[Assignment]: Put the part of the records that opens with the line containing "values at col_1?" and closes with the line containing "Rank the series", both lines included, into a Markdown table with the columns Row and Line. Number each line in Row and leave out blank lines.

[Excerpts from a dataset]
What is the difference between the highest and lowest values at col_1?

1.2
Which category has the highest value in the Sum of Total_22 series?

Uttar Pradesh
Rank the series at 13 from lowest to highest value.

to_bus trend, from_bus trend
---
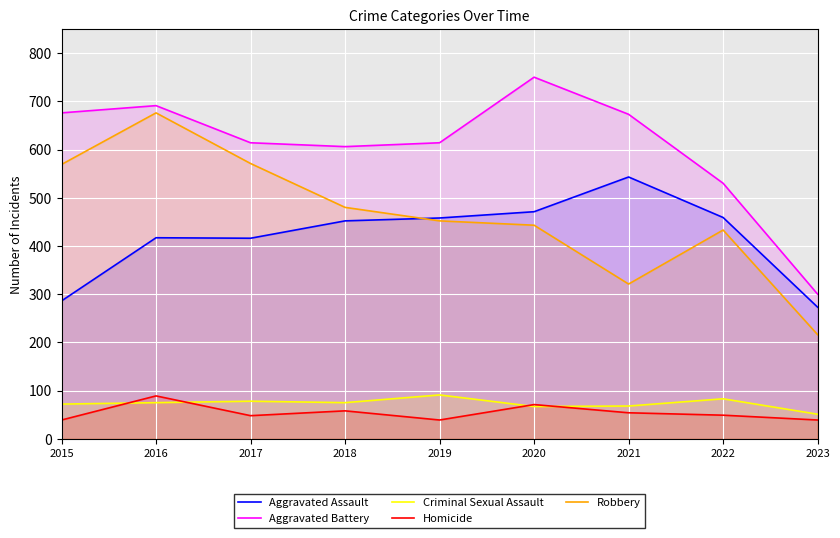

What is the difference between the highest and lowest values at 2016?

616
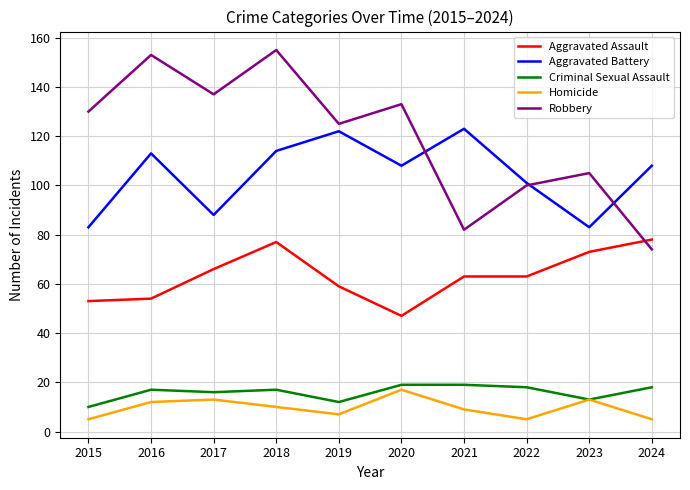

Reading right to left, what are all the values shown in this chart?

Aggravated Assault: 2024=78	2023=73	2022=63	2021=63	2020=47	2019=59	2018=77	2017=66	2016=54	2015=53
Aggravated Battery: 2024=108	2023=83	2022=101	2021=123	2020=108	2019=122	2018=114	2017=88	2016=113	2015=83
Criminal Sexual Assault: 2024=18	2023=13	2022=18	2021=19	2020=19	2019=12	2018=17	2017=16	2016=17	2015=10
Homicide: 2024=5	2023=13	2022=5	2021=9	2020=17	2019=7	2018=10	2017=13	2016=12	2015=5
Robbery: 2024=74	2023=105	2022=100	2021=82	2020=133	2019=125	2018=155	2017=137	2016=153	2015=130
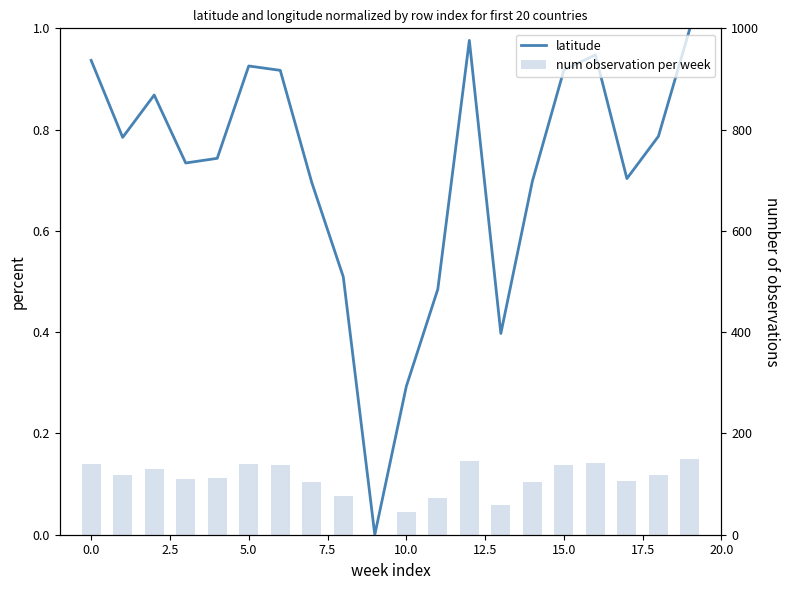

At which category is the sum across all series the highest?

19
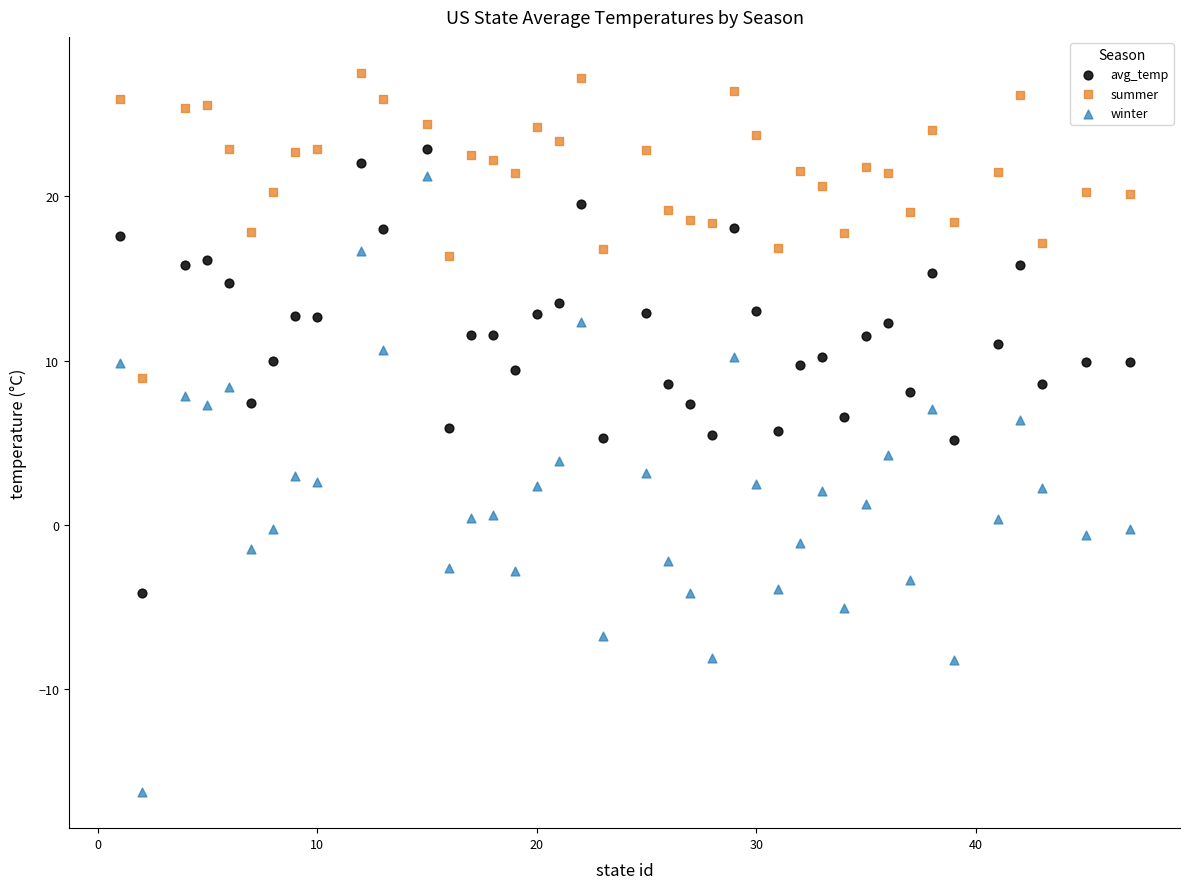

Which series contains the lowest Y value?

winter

[Solution to this exercise]:
| Row | Line |
|---|---|
| 1 | What is the difference between the highest and lowest values at col_1? |
| 2 | 1.2 |
| 3 | Which category has the highest value in the Sum of Total_22 series? |
| 4 | Uttar Pradesh |
| 5 | Rank the series at 13 from lowest to highest value. |